Extracto de página:
A mis catorce años, poco había yo escuchado del presidente Salvador Allende y de su compromiso con la revolución. Vine a saber después, cuando los traidores bombardearon el Palacio de la Moneda y lo mataron. Así él haya disparado la bala postrera, lo mataron. Yo llegué del colegio a la casa y encontré a mi hermano Fernando, Menandus, llorando frente a la radiola, un hermoso mueble del que salían terribles noticias.
–Están bombardeando –decía, y tuve que preguntar qué.
–El palacio presidencial en Chile. ¡Oigan!
La transmisión radial era, sin duda alguna, terrible. Los aviones de guerra dejaban una estela de sonidos aterradores, tanto en el aire como en la tierra, donde caían las bombas destinadas a matar chilenos. Los pilotos eran chilenos, también.
Se oía como en las películas en las que los gringos eran los buenos, aunque ahora habían elegido títeres para disparar ráfagas de mortíferos proyectiles de verdad. Y no se trataba de una película, aunque sí era de terror.

Datos proporcionados:
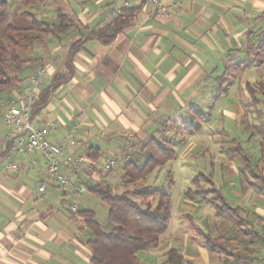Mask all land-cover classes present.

Qué debes hacer:
a: Según el texto sobre el bombardeo del Palacio de la Moneda, ¿qué estaba haciendo Fernando cuando quien narra llegó del colegio a la casa?
b: Continúa el texto sobre el bombardeo del Palacio de la Moneda a partir de su última oración.

Respuestas por tarea:
a: Estaba llorando frente a la radiola.

b:
Menandus seguía angustiado y su angustia crecía cada vez que una bomba explotaba en los parlantes de la radiola. Él se levantaba, caminaba, manoteaba y le narraba a mi mamá lo que sucedía en la cercana Santiago de Chile.
La voz ahogada de un hombre hablaba de una alameda, poco antes de morir. Poco antes de morir él y de morir las alamedas en Santiago. El experimento de la revolución pacífica había muerto, el martes 11 de septiembre de 1973. Murió también Víctor Jara. Y murieron miles y miles de personas que creían que sí era posible un mundo mejor. Un mundo en paz. Un mundo sin hambre. Un mundo como el que merecemos.
No sé qué dijo mi padre cuando llegó a casa. Sé que mi hermano mayor, Menandus, había llorado. Tal vez fue ese día cuando decidí que un mundo mejor, en paz, sin hambre, como el que merecemos, había que conquistarlo. 

(Del libro Anecdotario de mis guerras, en proceso de edición)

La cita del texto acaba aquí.